Sorry, I cannot let a beta kernel loose on our production fileserver... When are the U2 patchwork released as production?
fair enough, eta is currently about 2 weeks.
I'm sorry to say, that this new kernel didn't solve our problems. We have reason to believe, that this problem occours when there is high io, because it ususally happens when our backup system (tsm) is running, even in memory efficient mode (we have verified that the process doesn't consume more than 100M resident memory). We do have a brand new kernel dump, if you're interested.
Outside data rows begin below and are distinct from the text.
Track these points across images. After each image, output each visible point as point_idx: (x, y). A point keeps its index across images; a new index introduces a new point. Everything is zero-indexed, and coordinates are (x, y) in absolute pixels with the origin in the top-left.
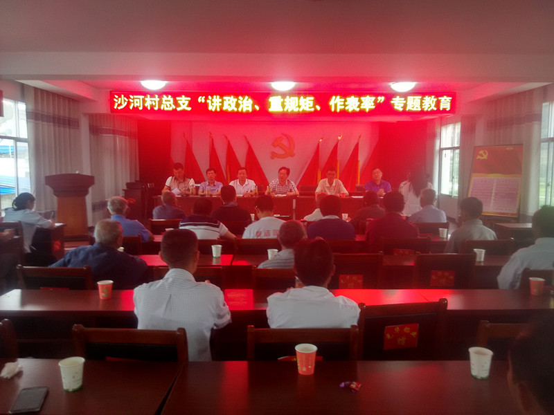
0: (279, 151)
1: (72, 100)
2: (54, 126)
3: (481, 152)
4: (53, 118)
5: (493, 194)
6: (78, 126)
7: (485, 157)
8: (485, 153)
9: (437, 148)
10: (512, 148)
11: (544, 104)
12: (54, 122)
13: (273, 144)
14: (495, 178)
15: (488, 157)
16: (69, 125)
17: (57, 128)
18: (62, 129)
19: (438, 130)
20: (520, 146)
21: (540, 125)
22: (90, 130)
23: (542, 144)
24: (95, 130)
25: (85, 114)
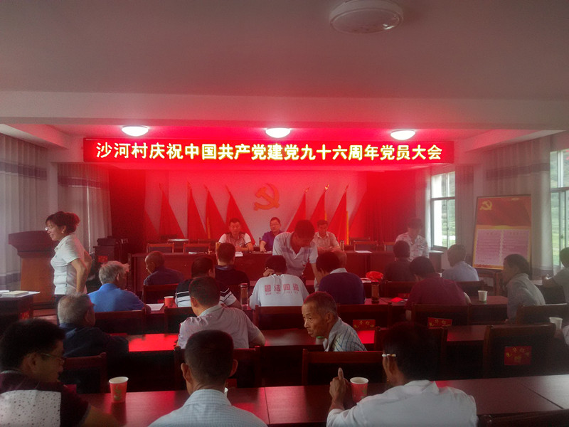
0: (263, 202)
1: (39, 148)
2: (19, 176)
3: (485, 203)
4: (19, 167)
5: (501, 247)
6: (46, 176)
7: (490, 208)
8: (488, 203)
9: (428, 198)
10: (518, 199)
11: (551, 153)
12: (19, 172)
13: (256, 195)
14: (502, 230)
15: (492, 208)
16: (36, 175)
17: (22, 178)
18: (28, 180)
19: (428, 180)
20: (527, 196)
21: (549, 174)
22: (59, 181)
23: (552, 194)
24: (64, 181)
25: (53, 164)
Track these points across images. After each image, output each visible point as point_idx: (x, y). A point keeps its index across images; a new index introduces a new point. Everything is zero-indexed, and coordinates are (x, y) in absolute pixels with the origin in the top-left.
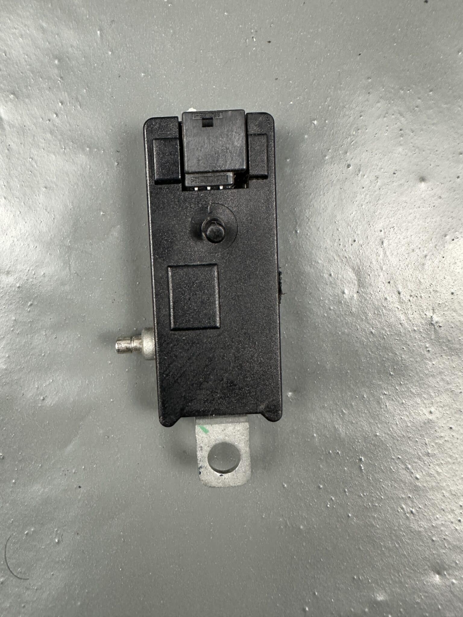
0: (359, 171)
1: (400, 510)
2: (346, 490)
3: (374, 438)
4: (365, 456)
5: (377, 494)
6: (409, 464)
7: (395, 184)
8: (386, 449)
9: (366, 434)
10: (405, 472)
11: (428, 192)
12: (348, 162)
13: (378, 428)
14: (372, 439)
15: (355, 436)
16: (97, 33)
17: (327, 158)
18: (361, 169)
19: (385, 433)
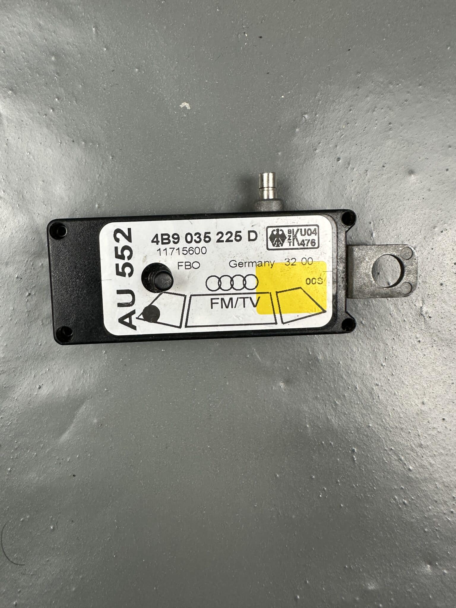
0: (349, 164)
1: (393, 501)
2: (338, 481)
3: (367, 429)
4: (358, 447)
5: (370, 485)
6: (402, 455)
7: (384, 176)
8: (379, 440)
9: (359, 425)
10: (397, 463)
11: (417, 184)
12: (338, 155)
13: (371, 419)
14: (365, 430)
15: (348, 427)
16: (92, 30)
17: (317, 151)
18: (351, 162)
19: (377, 424)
I'm also attaching the new netdump log...
Created attachment 120447 [details] Netdump log of oops from crash at 2005-10-27
We are still experiencing random crashes on our production machines, so this issue is of high importance to us. From one of the latest crashes, yesterday, I've got a kernel dump through netdump, and a log file, if you are interested in this. We are highly suspecting autofs4 to be the catalyst for this behaviour, since the problem has gone away on another server, after we disabled autofs. However, it is not possible to diable autofs on all servers, since the one that crashed yesterday is a web server that needs to mount public_html catalogues on user accounts on other nfs servers.
Created attachment 127612 [details] Ooops message from the syslog We've just seen this issue on a production fileserver that we recently transitioned to RHEL4. It's running kernel 2.6.9-22.0.2.ELsmp on dual Athlon MP 1900+ with 2GB of RAM. This machine also uses autofs fairly heavily.
note that this is very likely a duplicate of 173843, which we are actively working....thanks.
(In reply to comment #11) > note that this is very likely a duplicate of 173843, which we are actively > working....thanks. I agree--I just noticed this following in my syslogs a few minutes before the crash, which seems to be consistent with Bug 173843: Apr 10 22:07:14 fileserver kernel: VFS: Busy inodes after unmount. Self-destruct in 5 seconds. Have a nice day... Apr 10 22:07:14 fileserver kernel: VFS: Busy inodes after unmount. Self-destruct in 5 seconds. Have a nice day... Any ballpark yet for a resolution on Bug 173843?
This does appear to be a duplicate of 173843, so I will close it as such. If it does turn out to be a duplicate, then we can reopen this report and investigate it more then. *** This bug has been marked as a duplicate of 173843 ***